Estas redes pueden incluso parecer un arma de doble filo, al incomodar tanto a la dirección como a los empleados. “Lo primero que debe hacer la empresa es superar el miedo, porque también para el empleado –sobre todo los jóvenes, los ‘digitales’– representa mucho, ya que es un ejercicio de transparencia. Por ello, para evitar reticencias, es bueno antes de poner marcha un proyecto de este tipo dar formación sobre ello”, dice Orozco.

También aconsejan tener muy clara la estrategia antes de su lanzamiento. “Dos de cada tres empresas se han lanzado sin una estrategia previa. Simplemente lo aplican porque es cool o para dar un aire más in a la empresa de cara al empleado”, apunta Carreras. Una vez decidido, hay que acotar muy claramente el campo de juego y marcar las reglas. Después se deberá escoger la tecnología correcta. “No es fácil para el empresario, ya que cuenta con 25 tecnologías para ello. Es mejor que se asesore bien”, dice Orozco. Y, por último, está la dinamización. “Si se lanza, no va a funcionar sola. Hay que monitorizar, incentivar la participación y romper el hielo con la gente, a lo que se dedica un comunity manager”, concluye Carreras.



¿Quien usa las redes sociales corporativas?
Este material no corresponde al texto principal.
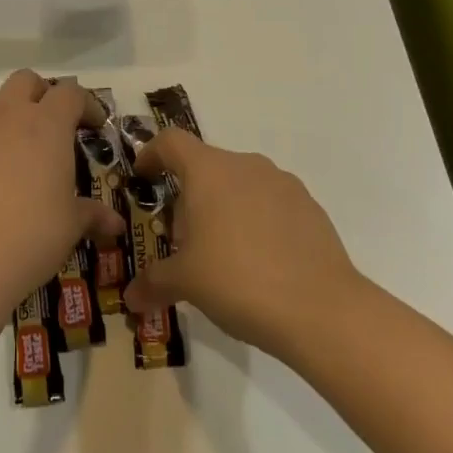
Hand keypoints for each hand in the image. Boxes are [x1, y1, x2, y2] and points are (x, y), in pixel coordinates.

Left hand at [0, 71, 126, 314]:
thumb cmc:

Según el estudio de IOR, el uso de las redes sociales corporativas en España es aún incipiente. Sólo un 25% de las empresas las utiliza en la actualidad y un 83% de estas empresas la tiene desde hace menos de dos años. Sin embargo, y a pesar de este corto tiempo, un 28% de estas empresas las utiliza a todos los niveles de la organización y un 11% las considera ya una herramienta imprescindible en su actividad empresarial. Hay, por tanto, datos reveladores y útiles que se desprenden de su experiencia y que pueden servir de guía a aquellas que aún no las están usando. Las áreas de marketing y comunicación (61%), junto con la de recursos humanos (44%), son las que con mayor frecuencia han tenido la iniciativa de proponer el uso de este tipo de redes. Sin embargo, son las dos primeras las que asumen con mayor frecuencia (62%) el papel de sponsor, patrocinador e impulsor del proyecto, en detrimento de las otras (especialmente de recursos humanos, que se queda en un 21,6%).

Los objetivos más buscados con la implantación de este tipo de proyectos son los de “mejorar la imagen de la organización (66,7%) y “mejorar la comunicación” (66,7%). Siempre según el estudio de IOR, no deja de ser curioso y, al mismo tiempo, muy positivo que en tiempos de crisis las empresas estén invirtiendo en proyectos que persigan este tipo de objetivos. Los dos factores clave de éxito más citados por estas empresas (45,5%) son la participación y comunicación y la gestión del cambio. Este punto demuestra que el éxito de la implantación de una red de este tipo depende fundamentalmente de las personas, en definitiva, de su participación.